● **WHAT IS BEING ASKED**: Copy out every line of the material below word for word, leaving out the pictures.

--- start ---

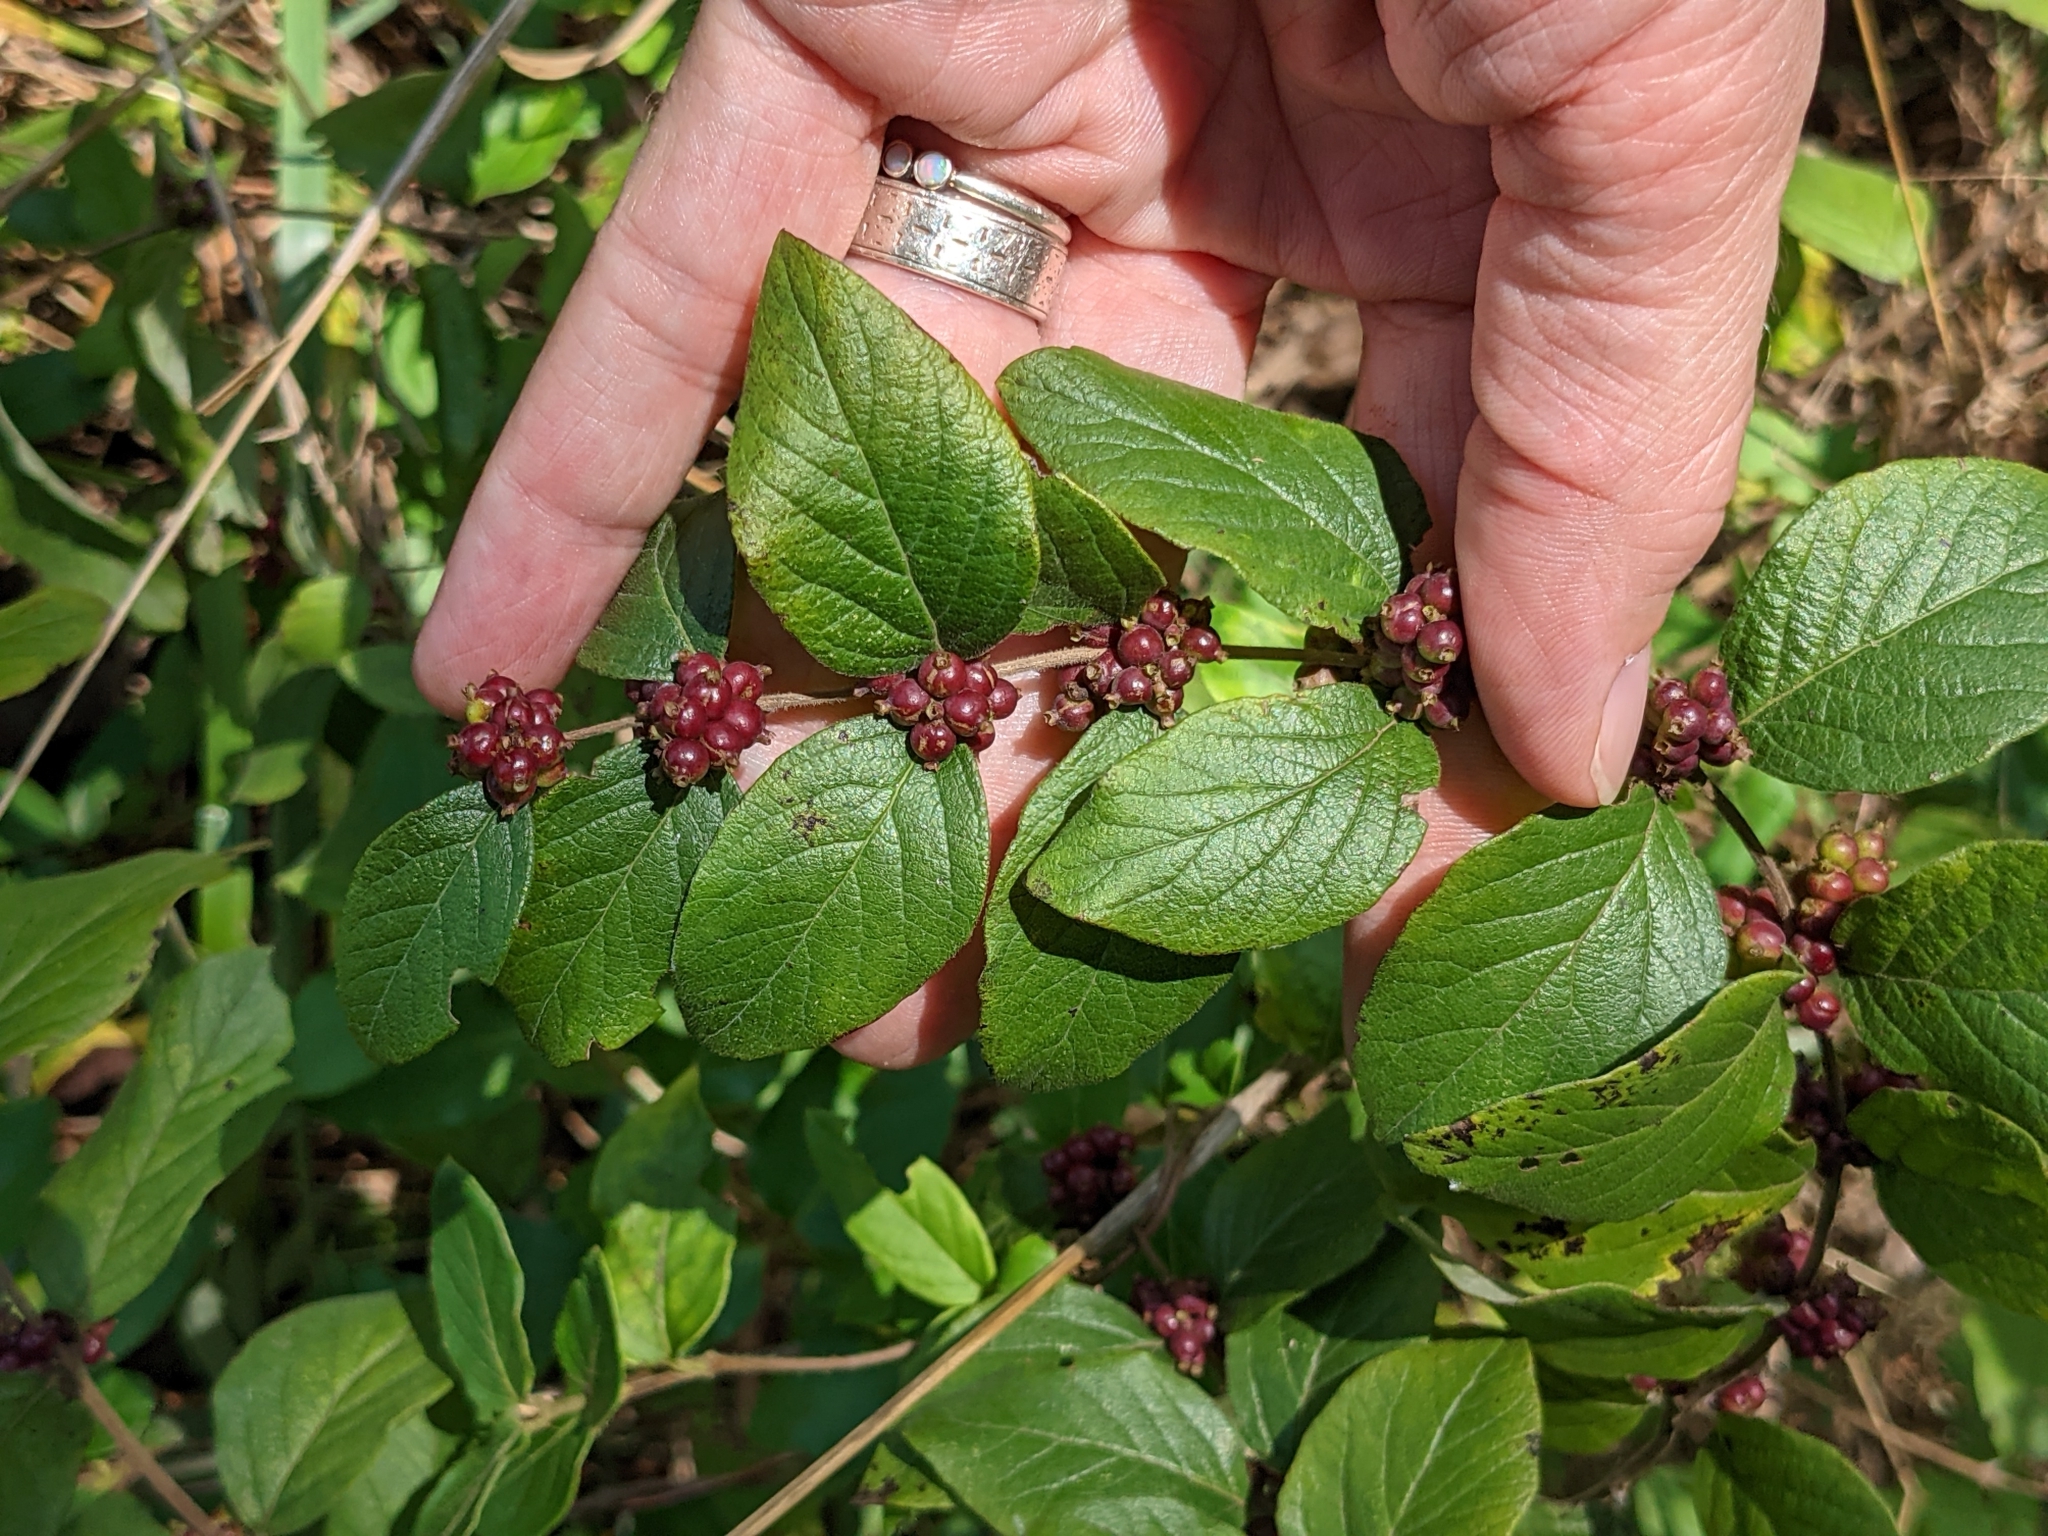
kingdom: Plantae
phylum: Tracheophyta
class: Magnoliopsida
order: Dipsacales
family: Caprifoliaceae
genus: Symphoricarpos
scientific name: Symphoricarpos orbiculatus
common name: Coralberry
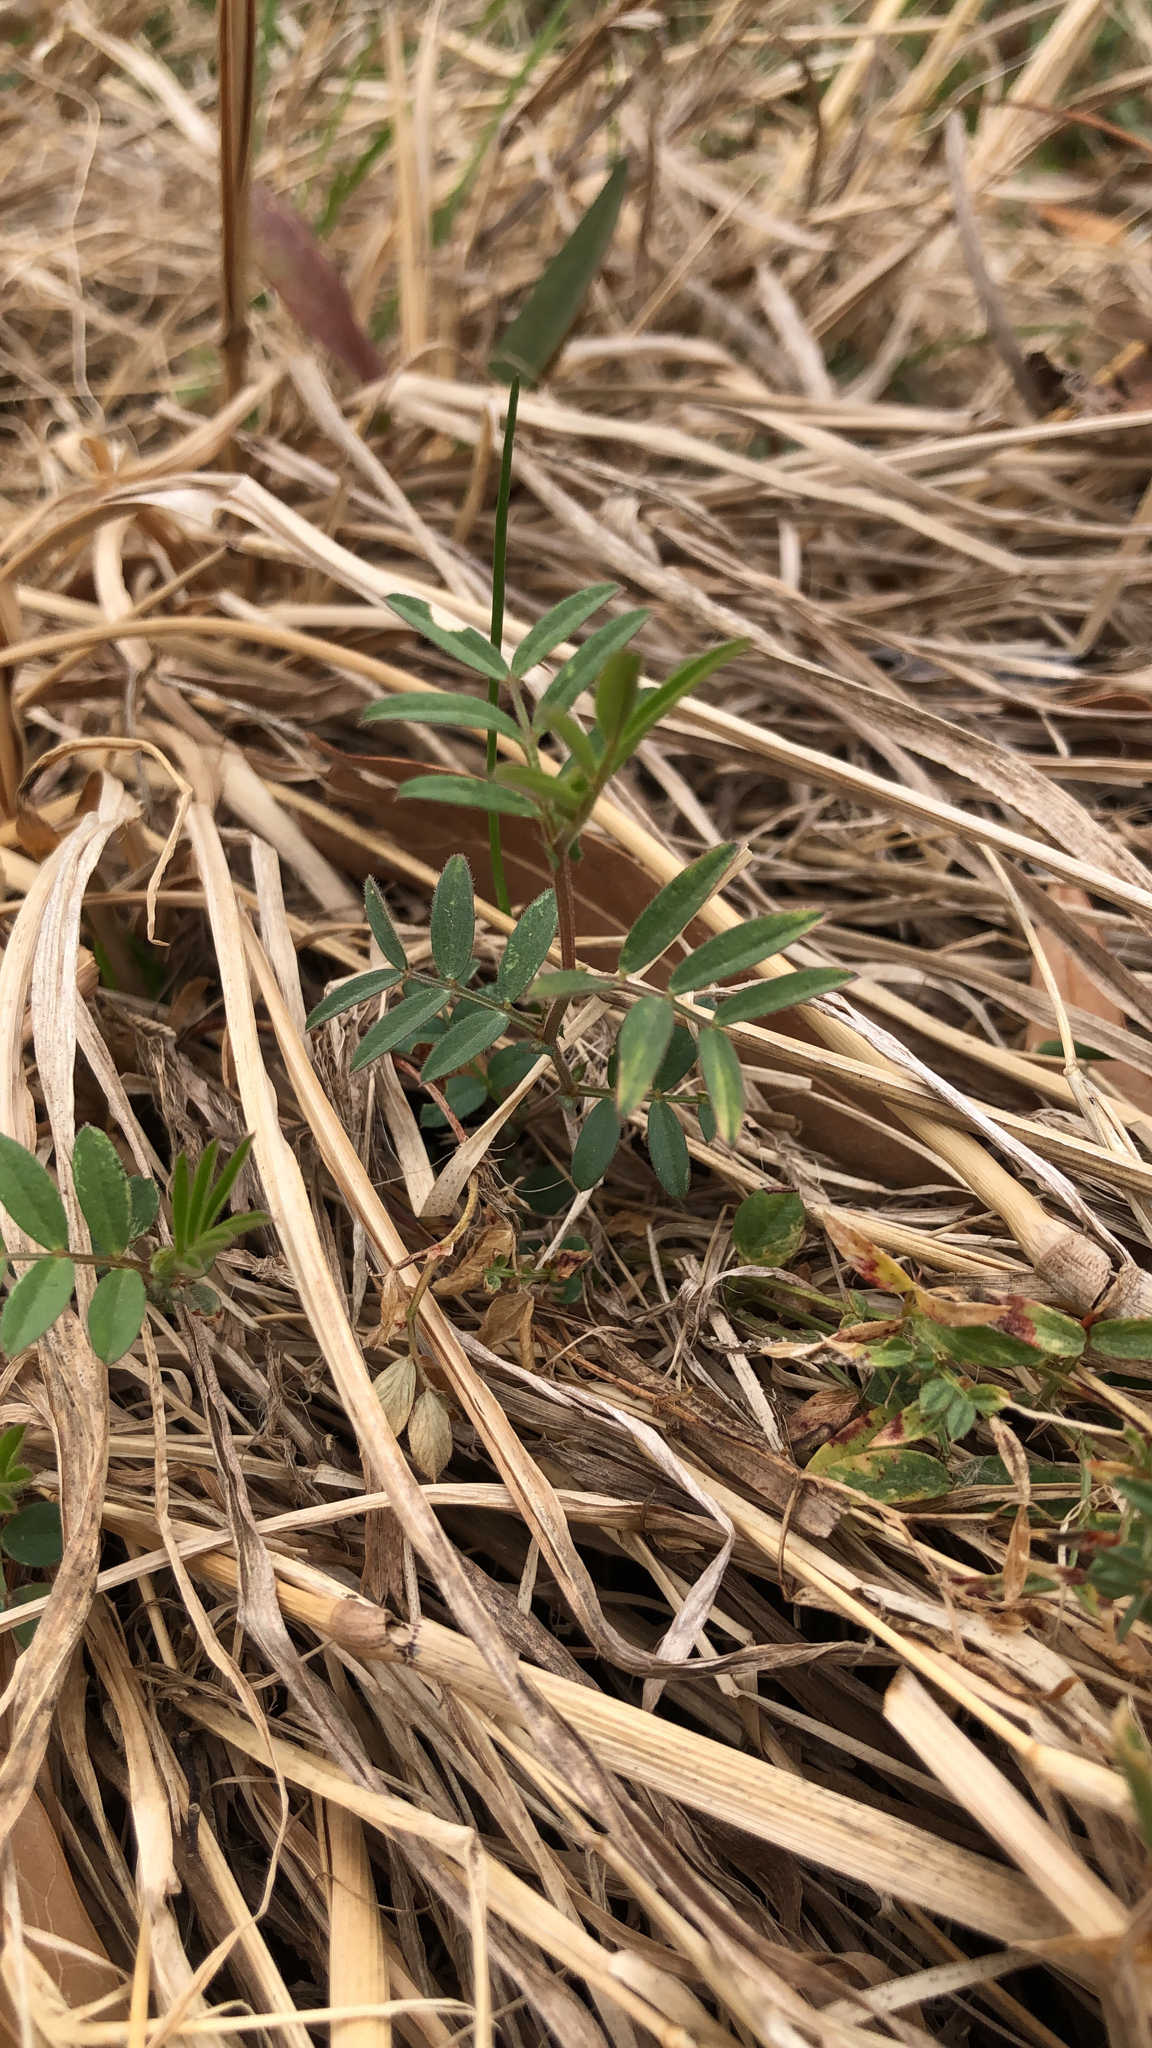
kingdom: Plantae
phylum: Tracheophyta
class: Magnoliopsida
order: Fabales
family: Fabaceae
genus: Vicia
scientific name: Vicia sativa
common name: Garden vetch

--- end ---

● **ANSWER TO THE TASK**:
kingdom: Plantae
phylum: Tracheophyta
class: Magnoliopsida
order: Dipsacales
family: Caprifoliaceae
genus: Symphoricarpos
scientific name: Symphoricarpos orbiculatus
common name: Coralberry
kingdom: Plantae
phylum: Tracheophyta
class: Magnoliopsida
order: Fabales
family: Fabaceae
genus: Vicia
scientific name: Vicia sativa
common name: Garden vetch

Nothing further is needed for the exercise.